◆ Work task
Restate each of the lines below word for word and drop every picture.

◆ Hardware project source files
==================================================

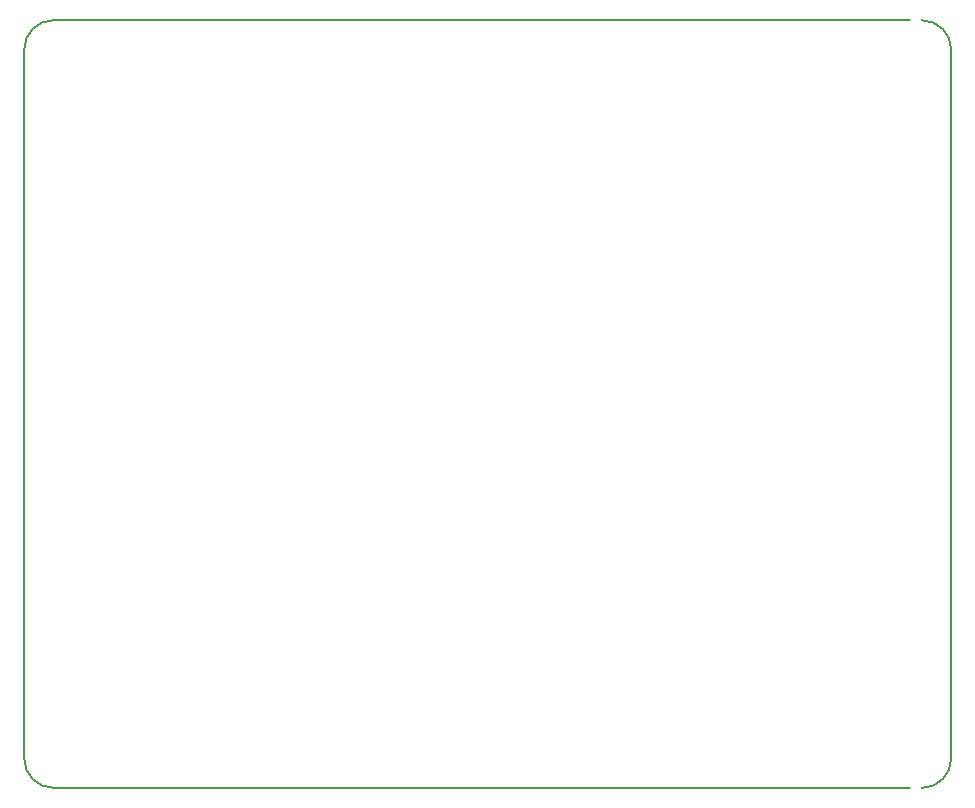
<source format=gbr>
G04 #@! TF.FileFunction,Profile,NP*
%FSLAX46Y46*%
G04 Gerber Fmt 4.6, Leading zero omitted, Abs format (unit mm)*
G04 Created by KiCad (PCBNEW 4.0.7) date Wed Jan 17 20:47:54 2018*
%MOMM*%
%LPD*%
G01*
G04 APERTURE LIST*
%ADD10C,0.100000*%
%ADD11C,0.150000*%
G04 APERTURE END LIST*
D10*
D11*
X186000000Y-137500000D02*
G75*
G03X188500000Y-135000000I0J2500000D01*
G01*
X188500000Y-75000000D02*
G75*
G03X186000000Y-72500000I-2500000J0D01*
G01*
X110000000Y-135000000D02*
G75*
G03X112500000Y-137500000I2500000J0D01*
G01*
X112500000Y-72500000D02*
G75*
G03X110000000Y-75000000I0J-2500000D01*
G01*
X185000000Y-72500000D02*
X112500000Y-72500000D01*
X188500000Y-135000000D02*
X188500000Y-75000000D01*
X112500000Y-137500000D02*
X185000000Y-137500000D01*
X110000000Y-75000000D02*
X110000000Y-135000000D01*
M02*

</source>
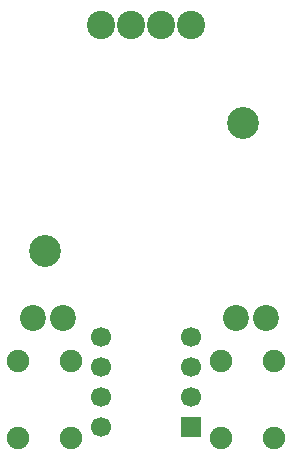
<source format=gbr>
G04 DipTrace 3.0.0.2*
G04 TopMask.gbr*
%MOIN*%
G04 #@! TF.FileFunction,Soldermask,Top*
G04 #@! TF.Part,Single*
%ADD19C,0.066929*%
%ADD27R,0.066929X0.066929*%
%ADD29C,0.094488*%
%ADD32C,0.074803*%
%ADD33C,0.086614*%
%ADD35C,0.106299*%
%FSLAX26Y26*%
G04*
G70*
G90*
G75*
G01*
G04 TopMask*
%LPD*%
D35*
X560012Y1090319D3*
D33*
X1295803Y868701D3*
D32*
X470803Y468701D3*
D19*
X745803Y806201D3*
D29*
Y1843701D3*
D33*
X520803Y868701D3*
D32*
X1145803Y468701D3*
X1322969Y468696D3*
Y724612D3*
X1145803Y724606D3*
X647969Y468696D3*
Y724612D3*
X470803Y724606D3*
D19*
X745803Y706201D3*
Y606201D3*
Y506201D3*
D27*
X1045803D3*
D19*
Y606201D3*
Y706201D3*
Y806201D3*
D33*
X620803Y868701D3*
X1195803D3*
D35*
X1220803Y1518701D3*
D29*
X845803Y1843701D3*
X945803D3*
X1045803D3*
M02*

</source>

==================================================

◆ Completed exercise
<source format=gbr>
G04 #@! TF.FileFunction,Profile,NP*
%FSLAX46Y46*%
G04 Gerber Fmt 4.6, Leading zero omitted, Abs format (unit mm)*
G04 Created by KiCad (PCBNEW 4.0.7) date Wed Jan 17 20:47:54 2018*
%MOMM*%
%LPD*%
G01*
G04 APERTURE LIST*
%ADD10C,0.100000*%
%ADD11C,0.150000*%
G04 APERTURE END LIST*
D10*
D11*
X186000000Y-137500000D02*
G75*
G03X188500000Y-135000000I0J2500000D01*
G01*
X188500000Y-75000000D02*
G75*
G03X186000000Y-72500000I-2500000J0D01*
G01*
X110000000Y-135000000D02*
G75*
G03X112500000Y-137500000I2500000J0D01*
G01*
X112500000Y-72500000D02*
G75*
G03X110000000Y-75000000I0J-2500000D01*
G01*
X185000000Y-72500000D02*
X112500000Y-72500000D01*
X188500000Y-135000000D02*
X188500000Y-75000000D01*
X112500000Y-137500000D02*
X185000000Y-137500000D01*
X110000000Y-75000000D02*
X110000000Y-135000000D01*
M02*

</source>
<source format=gbr>
G04 DipTrace 3.0.0.2*
G04 TopMask.gbr*
%MOIN*%
G04 #@! TF.FileFunction,Soldermask,Top*
G04 #@! TF.Part,Single*
%ADD19C,0.066929*%
%ADD27R,0.066929X0.066929*%
%ADD29C,0.094488*%
%ADD32C,0.074803*%
%ADD33C,0.086614*%
%ADD35C,0.106299*%
%FSLAX26Y26*%
G04*
G70*
G90*
G75*
G01*
G04 TopMask*
%LPD*%
D35*
X560012Y1090319D3*
D33*
X1295803Y868701D3*
D32*
X470803Y468701D3*
D19*
X745803Y806201D3*
D29*
Y1843701D3*
D33*
X520803Y868701D3*
D32*
X1145803Y468701D3*
X1322969Y468696D3*
Y724612D3*
X1145803Y724606D3*
X647969Y468696D3*
Y724612D3*
X470803Y724606D3*
D19*
X745803Y706201D3*
Y606201D3*
Y506201D3*
D27*
X1045803D3*
D19*
Y606201D3*
Y706201D3*
Y806201D3*
D33*
X620803Y868701D3*
X1195803D3*
D35*
X1220803Y1518701D3*
D29*
X845803Y1843701D3*
X945803D3*
X1045803D3*
M02*

</source>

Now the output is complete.